*** Opening Material provided ***

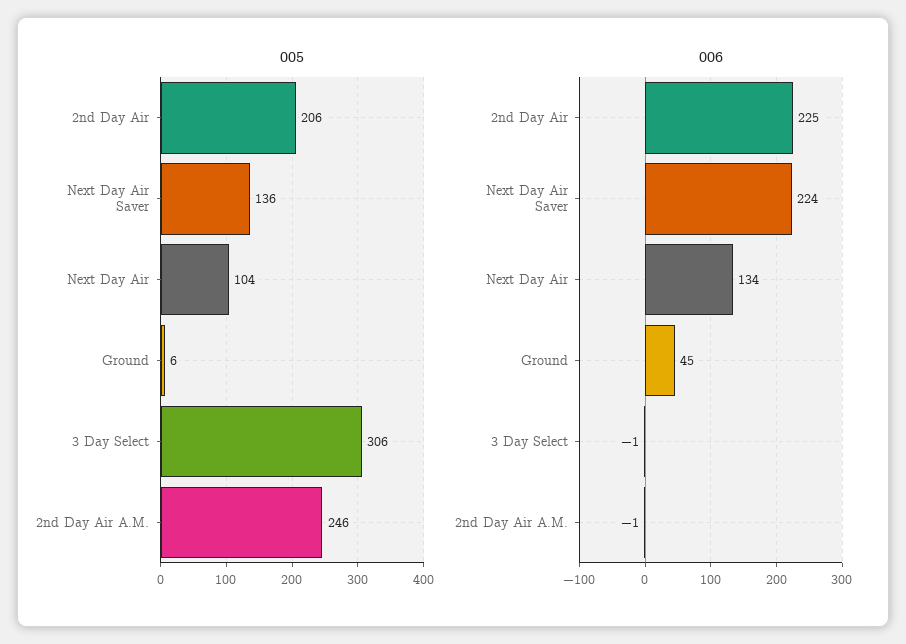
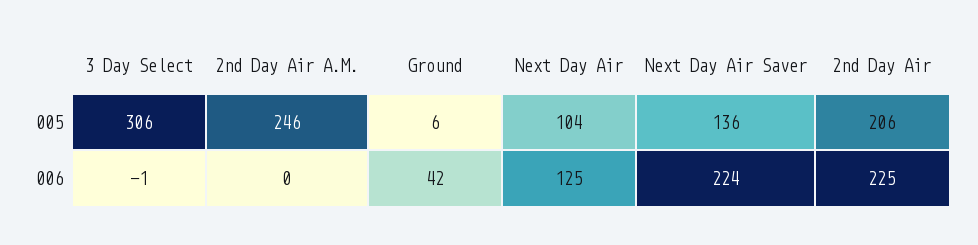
  {
    "005": {
      "2nd Day Air": 206,
      "Next Day Air Saver": 136,
      "Next Day Air": 104,
      "Ground": 6,
      "3 Day Select": 306,
      "2nd Day Air A.M.": 246
    },
    "006": {
      "2nd Day Air": 225,
      "Next Day Air Saver": 224,
-     "Next Day Air": 134,
+     "Next Day Air": 125,
-     "Ground": 45,
+     "Ground": 42,
      "3 Day Select": -1,
-     "2nd Day Air A.M.": -1
+     "2nd Day Air A.M.": 0
    }
  }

*** Closing Material provided ***

▶ [Your assignment]: Where the string "Next" appears in a line of the listing, copy that line.

▶ [Exercise response]:
      "Next Day Air Saver": 136,
      "Next Day Air": 104,
      "Next Day Air Saver": 224,
-     "Next Day Air": 134,
+     "Next Day Air": 125,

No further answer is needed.